L'arrivée de la vidéo a sans doute, relève encore D. Campany, contribué à ce renversement puisque cette nouvelle technologie s'est alors attribué "les missions institutionnelles confiées auparavant à la photographie".

La réflexion est intéressante et demanderait à être développée. J'y reviendrai sans doute dans des prochains billets.
J'ai, ces derniers jours, suivis comme tout le monde les récents événements tragiques se déroulant au Japon. Beaucoup d'images nous ont submergés, bouleversés. N'ayant pas la télévision, je suis surtout confrontées aux photographies de cette catastrophe. Certains chercheurs ont déjà analysé le traitement des images et la représentation de la catastrophe, vous trouverez donc si vous le souhaitez des analyses sur le portail Culture Visuelle.

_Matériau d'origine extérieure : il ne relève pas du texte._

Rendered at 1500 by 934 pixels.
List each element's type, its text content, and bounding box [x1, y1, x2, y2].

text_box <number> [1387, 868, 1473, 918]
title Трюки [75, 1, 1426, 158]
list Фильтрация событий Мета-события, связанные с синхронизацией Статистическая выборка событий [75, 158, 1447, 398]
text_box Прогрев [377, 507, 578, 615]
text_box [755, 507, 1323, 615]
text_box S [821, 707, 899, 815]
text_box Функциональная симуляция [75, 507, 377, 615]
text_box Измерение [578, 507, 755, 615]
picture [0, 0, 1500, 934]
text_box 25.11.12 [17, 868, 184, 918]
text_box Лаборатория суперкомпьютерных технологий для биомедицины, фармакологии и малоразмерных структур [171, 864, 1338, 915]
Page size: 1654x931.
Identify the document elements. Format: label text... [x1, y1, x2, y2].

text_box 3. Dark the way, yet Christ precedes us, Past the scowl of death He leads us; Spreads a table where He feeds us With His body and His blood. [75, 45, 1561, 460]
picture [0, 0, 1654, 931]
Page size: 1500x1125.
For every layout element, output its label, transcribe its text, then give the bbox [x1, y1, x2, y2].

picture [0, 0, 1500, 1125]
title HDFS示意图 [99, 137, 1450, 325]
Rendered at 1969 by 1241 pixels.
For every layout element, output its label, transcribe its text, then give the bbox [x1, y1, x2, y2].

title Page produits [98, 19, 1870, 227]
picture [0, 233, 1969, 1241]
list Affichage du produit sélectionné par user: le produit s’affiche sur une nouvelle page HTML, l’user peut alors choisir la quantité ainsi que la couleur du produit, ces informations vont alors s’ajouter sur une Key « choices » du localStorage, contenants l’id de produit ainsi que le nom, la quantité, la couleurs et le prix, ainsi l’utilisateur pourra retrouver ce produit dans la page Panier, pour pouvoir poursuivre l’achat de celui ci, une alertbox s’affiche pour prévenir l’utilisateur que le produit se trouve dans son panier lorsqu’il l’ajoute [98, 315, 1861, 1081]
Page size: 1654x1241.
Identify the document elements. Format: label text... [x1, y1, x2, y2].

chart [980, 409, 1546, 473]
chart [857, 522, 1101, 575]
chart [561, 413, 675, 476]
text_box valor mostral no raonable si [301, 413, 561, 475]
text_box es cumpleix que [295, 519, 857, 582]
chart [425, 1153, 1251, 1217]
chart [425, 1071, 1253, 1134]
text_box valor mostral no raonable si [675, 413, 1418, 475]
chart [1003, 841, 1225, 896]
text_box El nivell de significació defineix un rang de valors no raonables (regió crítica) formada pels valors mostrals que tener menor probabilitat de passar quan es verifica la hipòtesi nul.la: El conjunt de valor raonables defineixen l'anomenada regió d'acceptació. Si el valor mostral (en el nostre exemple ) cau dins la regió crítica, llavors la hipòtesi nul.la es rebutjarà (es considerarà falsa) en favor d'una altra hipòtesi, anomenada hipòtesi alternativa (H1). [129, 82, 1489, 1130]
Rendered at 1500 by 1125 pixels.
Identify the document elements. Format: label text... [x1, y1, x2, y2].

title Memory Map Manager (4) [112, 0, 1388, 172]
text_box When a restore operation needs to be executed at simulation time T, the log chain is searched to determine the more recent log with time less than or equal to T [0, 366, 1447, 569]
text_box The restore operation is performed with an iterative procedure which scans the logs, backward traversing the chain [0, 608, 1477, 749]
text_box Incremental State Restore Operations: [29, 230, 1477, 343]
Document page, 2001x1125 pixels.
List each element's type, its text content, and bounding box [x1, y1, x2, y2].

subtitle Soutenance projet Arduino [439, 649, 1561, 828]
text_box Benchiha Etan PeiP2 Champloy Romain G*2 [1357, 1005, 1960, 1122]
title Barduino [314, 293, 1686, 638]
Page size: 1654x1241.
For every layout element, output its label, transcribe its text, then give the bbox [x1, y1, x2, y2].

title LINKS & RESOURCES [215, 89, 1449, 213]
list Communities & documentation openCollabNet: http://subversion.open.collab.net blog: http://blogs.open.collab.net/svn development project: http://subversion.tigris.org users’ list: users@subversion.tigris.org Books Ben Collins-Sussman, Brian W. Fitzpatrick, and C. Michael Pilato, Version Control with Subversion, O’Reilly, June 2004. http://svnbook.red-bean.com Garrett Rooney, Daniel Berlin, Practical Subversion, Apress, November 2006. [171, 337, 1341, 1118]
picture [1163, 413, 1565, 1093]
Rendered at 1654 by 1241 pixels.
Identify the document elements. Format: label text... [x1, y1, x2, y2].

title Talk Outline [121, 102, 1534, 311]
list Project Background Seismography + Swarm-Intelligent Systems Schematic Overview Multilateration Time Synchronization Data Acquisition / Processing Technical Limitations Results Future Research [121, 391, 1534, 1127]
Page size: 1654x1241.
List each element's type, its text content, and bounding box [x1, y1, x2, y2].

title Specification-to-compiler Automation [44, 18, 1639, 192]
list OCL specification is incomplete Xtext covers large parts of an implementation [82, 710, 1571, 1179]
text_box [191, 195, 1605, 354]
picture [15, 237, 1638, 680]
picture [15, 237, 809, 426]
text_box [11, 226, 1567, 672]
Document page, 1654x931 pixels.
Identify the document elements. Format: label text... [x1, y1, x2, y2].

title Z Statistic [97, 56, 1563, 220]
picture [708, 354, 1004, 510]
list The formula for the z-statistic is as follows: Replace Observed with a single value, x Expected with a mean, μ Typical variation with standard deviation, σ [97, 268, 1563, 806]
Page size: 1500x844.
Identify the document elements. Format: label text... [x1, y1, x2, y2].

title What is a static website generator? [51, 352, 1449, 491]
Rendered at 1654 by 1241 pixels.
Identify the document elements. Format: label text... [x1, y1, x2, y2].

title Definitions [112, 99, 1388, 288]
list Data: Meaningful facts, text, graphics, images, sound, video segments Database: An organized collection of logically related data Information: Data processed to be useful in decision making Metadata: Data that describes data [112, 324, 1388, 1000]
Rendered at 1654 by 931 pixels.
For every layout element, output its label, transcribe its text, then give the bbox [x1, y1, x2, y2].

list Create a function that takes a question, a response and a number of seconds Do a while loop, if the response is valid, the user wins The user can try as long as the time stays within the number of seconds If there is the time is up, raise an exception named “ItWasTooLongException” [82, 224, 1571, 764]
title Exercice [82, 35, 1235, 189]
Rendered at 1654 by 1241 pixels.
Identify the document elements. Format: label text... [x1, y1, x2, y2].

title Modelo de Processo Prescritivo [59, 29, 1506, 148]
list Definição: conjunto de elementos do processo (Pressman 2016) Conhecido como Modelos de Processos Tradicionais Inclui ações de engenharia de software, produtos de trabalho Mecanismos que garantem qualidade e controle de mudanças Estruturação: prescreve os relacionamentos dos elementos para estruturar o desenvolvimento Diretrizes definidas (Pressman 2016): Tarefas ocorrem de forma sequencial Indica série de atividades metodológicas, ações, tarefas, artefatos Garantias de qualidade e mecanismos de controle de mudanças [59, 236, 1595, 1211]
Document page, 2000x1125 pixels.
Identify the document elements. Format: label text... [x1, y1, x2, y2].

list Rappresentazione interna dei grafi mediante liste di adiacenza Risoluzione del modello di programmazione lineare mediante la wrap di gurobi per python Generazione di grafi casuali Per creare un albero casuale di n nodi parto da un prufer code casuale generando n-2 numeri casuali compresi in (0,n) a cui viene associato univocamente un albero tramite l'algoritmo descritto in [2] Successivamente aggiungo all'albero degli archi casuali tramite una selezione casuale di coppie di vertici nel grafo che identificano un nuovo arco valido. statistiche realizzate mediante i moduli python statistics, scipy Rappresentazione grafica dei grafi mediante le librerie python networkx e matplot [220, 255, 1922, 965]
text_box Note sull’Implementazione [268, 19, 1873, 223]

Pour ma part, je pense qu'il faut parfois laisser le temps de la tristesse et du deuil avant d'être dans le temps du recul et de l'analyse. Ce temps-là est silencieux. Je serais donc pour l'instant silencieuse au sujet de ces images, car le moment ne me paraît pas opportun.
Je ne peux pourtant cesser de penser au livre terrible et nécessaire de Svetlana Alexievitch, journaliste et écrivain biélorusse, nommée La supplication. Tchernobyl, chronique du monde après l'Apocalypse.
Elle est allée à la rencontre de ceux qui ont vécu la catastrophe, et leur a donné la parole.
Voilà comment elle décrit sa tâche: "Il s'est produit un événement pour lequel nous n'avons ni système de représentation, ni analogies, ni expérience...Plus d'une fois, j'ai eu l'impression de noter le futur."